Di Caterina Mortillaro
Il 18 maggio, presso Cinema Spazio Oberdan a Milano, Fondazione Cineteca Italiana, è stato proiettato il film “Il mangiatore di pietre” di Nicola Bellucci con Luigi Lo Cascio. Si tratta di una delle numerose pellicole proposte dal 13 al 19 maggio per la decima edizione milanese del Trento Film Festival, uno dei più antichi festival italiani e uno dei più importanti appuntamenti al mondo di cinema che affronta tematiche di alpinismo, cultura montana e ambiente.
Alla proiezione hanno partecipato Lo Cascio, Bellucci e il produttore Enzo Porcelli, che hanno parlato della genesi del film, delle scelte fatte sia per quanto concerne la sceneggiatura sia durante le riprese.
“Il mangiatore di pietre”, un noir diverso dal solito
Si tratta di una produzione italo-svizzera, tratta dal libro omonimo di Davide Longo, torinese, romanziere e insegnante alla Scuola Holden, su una sceneggiatura cui ha collaborato in parte lo stesso Longo.
Cesare, vedovo di una moglie bella e amata, ex contrabbandiere e spallone di clandestini, trova il corpo del figlioccio Fausto, assassinato. I due uomini avevano perso i contatti, ma Cesare non riesce a rimanere estraneo alla questione, anche a causa del suo passato di passeur e detenuto. Presto il solitario montanaro acquista la fiducia dell’investigatore, il commissario Sonja di Meo, e comincia a far luce sull’omicidio.
Un thriller, dunque, ma diverso da quelli cui siamo abituati. Fin dalle prime immagini appare chiarissimo che si tratta di una storia dura come le pietre della Val Varaita e altrettanto fredda. I colori sono lividi, i paesaggi innevati sono spesso gravati da una nebbia che annulla i colori, facendoci scivolare in un mondo in bianco e nero. Personaggi, volutamente poco comunicativi, scolpiti nella stessa pietra, si esprimono poco, a volte in un dialetto gutturale. Si riceve un’impressione di povertà materiale morale. Nessuno è senza peccato, neppure il giovane Sergio, che, tuttavia, porterà il protagonista, Cesare, a compiere una scelta profondamente etica.

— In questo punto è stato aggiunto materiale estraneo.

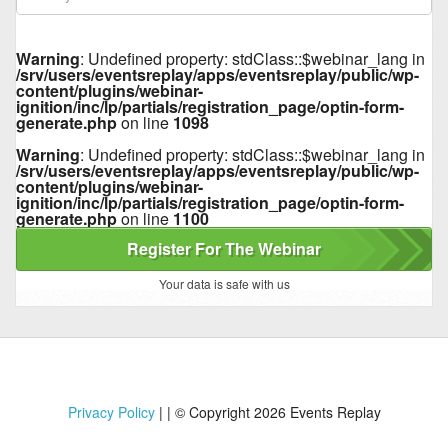
Warning
: Undefined property: stdClass::$webinar_lang in
/srv/users/eventsreplay/apps/eventsreplay/public/wp-
content/plugins/webinar-
ignition/inc/lp/partials/registration_page/optin-form-
generate.php
on line
1098
Warning
: Undefined property: stdClass::$webinar_lang in
/srv/users/eventsreplay/apps/eventsreplay/public/wp-
content/plugins/webinar-
ignition/inc/lp/partials/registration_page/optin-form-
generate.php
on line
1100
Register For The Webinar
Your data is safe with us
Privacy Policy
|
| © Copyright 2026 Events Replay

La scelta del set, la bravura di Lo Cascio e degli altri attori, la vicenda cruda, non a caso definita noir, lo rende un film di sicuro impatto emotivo, che si stacca dalla produzione cinematografica italiana, solitamente più leggera. Alcune scene, poi, sono un pugno nello stomaco, non tanto per ciò che mostrano, ma per ciò che lasciano intuire.
In effetti, e questa potrebbe essere forse l’unica pecca, in alcuni momenti il plot si sfalda e i rapporti tra i personaggi non vengono esplicitati, lasciando lo spettatore sospeso alla ricerca di un senso. Si tratta, tuttavia, di una scelta consapevole del regista. Bellucci, d’altra parte, finora ha diretto documentari ed è alla sua opera prima come regista di finzione. Non è quindi strano che a volte “Il mangiatore di pietre” assuma una sfumatura documentaristica, senza i filtri narrativi cui siamo solitamente abituati. Esemplare la scelta di inserire brevi dialoghi in dialetto e persino in occitano.
Riduzione cinematografica e linguaggio filmico
A questo proposito, è stato molto interessante, oltre agli aneddoti sulle condizioni difficili in cui si sono svolte le riprese, il dibattito sulla riduzione cinematografica. Una prima sceneggiatura tedesca è stata fortemente rimaneggiata, eliminando alcune scene e aggiungendone altre. A detta di Lo Cascio, la decisione è stata presa per una fondamentale differenza tra la parola scritta e quindi più esplicita, narrata, e il linguaggio filmico. Ciò, a detta di alcuni spettatori che avevano letto il romanzo, ha messo in ombra alcuni passaggi, ma ha fatto risaltare con maggiore forza altri aspetti, quali, ad esempio, la già citata durezza dell’ambientazione e dei personaggi.
Non resta dunque che vederlo e leggere il romanzo, per cogliere queste differenze e farsi un’opinione completa.